Wednesday, 14 February 2018

Exploring Bespoke 4: It's All in the Pattern

In this the fourth of our series exploring the details of genuine bespoke tailoring, Brita Hirsch looks at one of the essential requirements of a true bespoke garment: the pattern. If you visit a bespoke tailor you will see paper patterns hanging in storage. Each represents the size, shape and style of a customer and is used as a template to cut the cloth components which are stitched together to make the final product. 

Brita Hirsch chalks up my pattern onto the Harris tweed cloth. The paper pattern is used as a template

The pattern will be cut by a cutter, from many careful measurements taken from the client. The cutter then works with a tailor/coatmaker/trousermaker to complete the garment over a series of fittings with the client. In Brita's case, she does all these things herself.

Brita Hirsch takes up the story:
"I enjoyed discussing style, and how to capture it, from a philosophical angle but feel the topic deserves a further, more technical chapter. Here we are talking about the cutting pattern, the very foundation of the bespoke process.  
It’s a delicate topic: the individual paper pattern, the provision of which is one of the Savile Row Association’s standards for members [link below], has become an endangered species. It takes skill and time to draft an individual pattern by hand: around eight hours for a three piece suit. The underlying data is totally unique: the customer’s measurements, information about their posture and any deviation from the symmetrical, plus the important style elements. 

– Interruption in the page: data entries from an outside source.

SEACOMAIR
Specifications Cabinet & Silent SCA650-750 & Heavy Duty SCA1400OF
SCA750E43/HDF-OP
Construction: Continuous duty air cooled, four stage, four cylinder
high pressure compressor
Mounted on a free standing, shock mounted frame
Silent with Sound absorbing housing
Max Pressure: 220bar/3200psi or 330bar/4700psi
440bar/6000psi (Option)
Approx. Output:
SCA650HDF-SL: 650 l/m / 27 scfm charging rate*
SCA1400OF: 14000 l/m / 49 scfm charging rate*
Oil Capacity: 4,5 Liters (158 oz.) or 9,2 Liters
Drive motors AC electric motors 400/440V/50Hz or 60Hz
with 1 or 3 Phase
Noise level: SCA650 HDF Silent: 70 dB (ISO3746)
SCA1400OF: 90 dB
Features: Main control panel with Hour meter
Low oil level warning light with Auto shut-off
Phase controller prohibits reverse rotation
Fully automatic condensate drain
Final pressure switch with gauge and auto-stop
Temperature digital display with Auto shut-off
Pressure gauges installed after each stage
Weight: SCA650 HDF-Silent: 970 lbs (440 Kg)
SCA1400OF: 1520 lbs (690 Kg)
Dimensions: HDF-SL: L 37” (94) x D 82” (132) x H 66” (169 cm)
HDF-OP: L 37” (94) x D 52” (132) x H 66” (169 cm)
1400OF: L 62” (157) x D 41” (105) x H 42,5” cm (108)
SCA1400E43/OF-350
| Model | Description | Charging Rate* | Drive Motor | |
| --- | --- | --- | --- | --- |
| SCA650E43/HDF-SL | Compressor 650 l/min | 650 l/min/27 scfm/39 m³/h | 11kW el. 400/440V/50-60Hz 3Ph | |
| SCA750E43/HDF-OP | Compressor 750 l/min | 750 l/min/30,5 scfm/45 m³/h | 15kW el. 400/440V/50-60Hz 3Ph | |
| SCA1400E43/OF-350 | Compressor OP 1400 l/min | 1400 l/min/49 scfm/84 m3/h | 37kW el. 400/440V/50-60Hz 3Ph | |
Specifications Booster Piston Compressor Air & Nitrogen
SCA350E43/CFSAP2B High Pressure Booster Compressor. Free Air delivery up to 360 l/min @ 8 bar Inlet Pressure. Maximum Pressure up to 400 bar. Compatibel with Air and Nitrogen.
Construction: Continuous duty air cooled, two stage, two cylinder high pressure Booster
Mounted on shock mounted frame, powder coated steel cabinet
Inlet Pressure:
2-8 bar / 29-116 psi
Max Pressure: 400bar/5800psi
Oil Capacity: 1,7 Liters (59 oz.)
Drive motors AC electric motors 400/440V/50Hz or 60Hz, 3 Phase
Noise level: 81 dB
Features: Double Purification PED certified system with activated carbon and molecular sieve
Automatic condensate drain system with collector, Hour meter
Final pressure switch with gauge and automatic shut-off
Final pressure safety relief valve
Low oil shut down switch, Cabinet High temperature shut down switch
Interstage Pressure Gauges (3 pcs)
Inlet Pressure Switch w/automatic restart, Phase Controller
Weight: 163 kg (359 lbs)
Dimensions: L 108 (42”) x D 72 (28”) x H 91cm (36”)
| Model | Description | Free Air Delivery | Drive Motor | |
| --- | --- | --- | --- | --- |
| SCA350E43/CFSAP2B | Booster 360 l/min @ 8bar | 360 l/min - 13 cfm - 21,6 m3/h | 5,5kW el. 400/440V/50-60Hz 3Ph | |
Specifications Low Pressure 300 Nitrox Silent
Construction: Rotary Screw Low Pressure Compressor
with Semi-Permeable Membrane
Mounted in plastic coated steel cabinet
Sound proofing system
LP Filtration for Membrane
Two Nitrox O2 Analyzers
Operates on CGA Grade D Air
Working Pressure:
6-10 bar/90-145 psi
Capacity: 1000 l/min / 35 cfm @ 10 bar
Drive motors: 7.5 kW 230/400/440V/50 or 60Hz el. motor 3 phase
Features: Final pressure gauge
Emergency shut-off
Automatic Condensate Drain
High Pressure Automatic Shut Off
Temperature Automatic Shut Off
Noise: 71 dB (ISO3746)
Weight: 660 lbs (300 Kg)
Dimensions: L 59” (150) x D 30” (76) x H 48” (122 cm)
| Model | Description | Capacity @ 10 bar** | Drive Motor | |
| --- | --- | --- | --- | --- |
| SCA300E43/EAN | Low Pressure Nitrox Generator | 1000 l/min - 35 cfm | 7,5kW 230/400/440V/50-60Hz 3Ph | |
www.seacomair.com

Brita applies my pattern to the cloth before chalking up and cutting. The use of the cloth has to be optimised

Skill and time are precious goods and you will find that it is wide-spread practice today, including in some ‘bespoke’ houses, to take a shortcut and use standard sized ‘blocks’ instead of individual patterns. Discernible by the fact that they are cut from cardboard rather than paper (for frequent use), blocks are sets of standard size patterns that are used by large clothing manufacturers for industrial style production. 
A skilled cutter might know how to 'tweak’ the block, produce a reasonable fit and let the process appear bespoke by conducting a number of fittings; however the end result will never be what a truly bespoke garment should be: an absolute delight to wear, fitting perfectly and encompassing every style aspect you are looking for. 
The way to find out if your tailor is about to produce the real thing is to ask to see your individual paper pattern. It should include a full set of panels, which should all bear your name and the date of your commission. If they don’t hesitate to show you the pattern, you are in the safe hands of a bespoke tailor deserving of the name".
For other features in the Exploring Bespoke series here on the blog, click here.

The coat comes together at a basted fitting


1 comment:

Juan Manuel Ballesteros y Allué said...

Spot on.

I have never commisioned a suit from a tailor (one day...) but I do have my shirts made by a truly bespoke shirtmaker. After 24 years ordering my shirts with them it's pure joy have a look at the "patterns" and how the "cutter" does his job. They actually are MY shirts!